The news comes in the wake of a report that claimed Palin's trademark bid was denied because she had forgotten to sign the request, an announcement that USPTO officials now admit was fabricated to hide the real reason. "We were just trying to save her some embarassment yet remain in the realm of plausibilty," said Jarvis.
"Gotta admit, sometimes it's tough to invent stuff that Palin does that's any stranger than what she really does," added Jarvis.
In an attempt to confirm the mistake, CAP News called the Palin residence and asked to speak with Sarah Pallin only to be hung up on multiple times, with the woman who answered the phone mumbling something about the "wiseacre liberal media" on our third and last try. CAP News finally caught up with the former governor while she was skinning some roadkill to make a stew for the local homeless shelter.
"Whaddya mean my name doesn't have two L's?" Palin asked as she cut off chunks of gristle from the animal carcass and offered everyone in her camera crew a piece. "See, we don't go for your fancy big-city chewing gum up here in Alaska; we prefer to live off the land - or in this case, the road. We always say, use what the good Lord left behind, yes indeedie.
"So, umm, does Todd know our name doesn't have two L's anymore?" Palin asked.
Political analysts have begun weighing in on Palin's new dual name convention, with some saying the strategy could backfire if supporters split between backing Palin versus Pallin. Others say calling it a strategy lends to the idea of the whole thing having been done on purpose, something most agree is probably a little too advanced for the Tea Party.
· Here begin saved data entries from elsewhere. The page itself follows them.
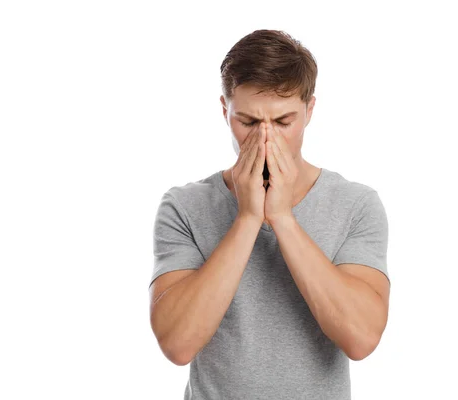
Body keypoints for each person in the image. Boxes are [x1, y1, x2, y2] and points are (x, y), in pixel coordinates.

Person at [149, 29, 390, 400]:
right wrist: (247, 218)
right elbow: (178, 345)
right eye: (247, 122)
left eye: (282, 122)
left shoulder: (356, 204)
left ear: (309, 111)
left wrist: (283, 218)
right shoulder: (184, 206)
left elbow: (360, 339)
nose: (265, 140)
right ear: (224, 110)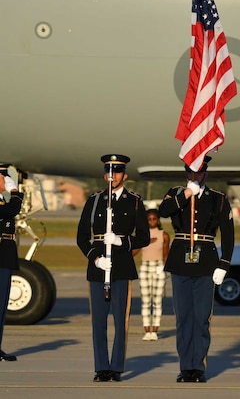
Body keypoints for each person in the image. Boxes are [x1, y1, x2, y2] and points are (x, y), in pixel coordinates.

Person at [159, 155, 235, 383]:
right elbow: (163, 211)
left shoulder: (218, 199)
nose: (196, 176)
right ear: (185, 173)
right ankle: (186, 367)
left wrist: (224, 263)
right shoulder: (176, 194)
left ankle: (198, 367)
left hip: (206, 263)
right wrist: (187, 194)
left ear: (206, 173)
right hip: (181, 261)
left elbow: (228, 235)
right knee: (183, 318)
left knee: (201, 318)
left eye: (200, 172)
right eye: (191, 172)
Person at [76, 154, 149, 382]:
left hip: (122, 267)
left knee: (120, 321)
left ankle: (116, 367)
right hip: (98, 267)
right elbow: (81, 237)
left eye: (116, 172)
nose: (112, 176)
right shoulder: (95, 200)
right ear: (104, 174)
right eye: (108, 171)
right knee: (98, 321)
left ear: (124, 175)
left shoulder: (134, 201)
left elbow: (144, 237)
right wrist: (95, 258)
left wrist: (121, 241)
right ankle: (101, 368)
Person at [134, 209, 170, 341]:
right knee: (145, 301)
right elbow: (133, 252)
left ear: (158, 220)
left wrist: (164, 269)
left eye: (154, 219)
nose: (152, 221)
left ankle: (155, 330)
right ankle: (146, 329)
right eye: (149, 219)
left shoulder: (164, 235)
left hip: (158, 267)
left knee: (157, 301)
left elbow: (166, 254)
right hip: (145, 267)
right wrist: (146, 241)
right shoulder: (142, 235)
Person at [0, 165, 23, 362]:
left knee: (1, 304)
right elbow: (12, 210)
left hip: (5, 252)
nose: (4, 181)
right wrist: (14, 192)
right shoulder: (8, 200)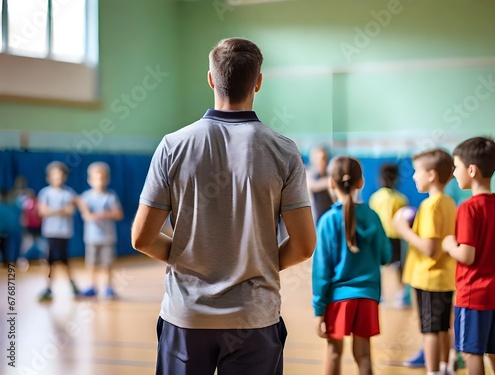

"I think our country and the 2012 presidential race are best served if Palin just gets the L outta there," noted one pundit.
Meanwhile, USPTO officials confirmed that Bristol Palin's attempt to trademark her name also hit a roadblock when the department's document scanning machine was unable to process the paperwork because the responses were illegibly scribbled in green crayon. "Plus she had I 'heart' Levi doodled all over the place," said Jarvis.
Both Palin and her daughter say they plan to re-file their applications as soon as they can get their hands on some #2 pencils and a big pink eraser because "we found it's easier to erase mistakes in pencil than to white-out over them."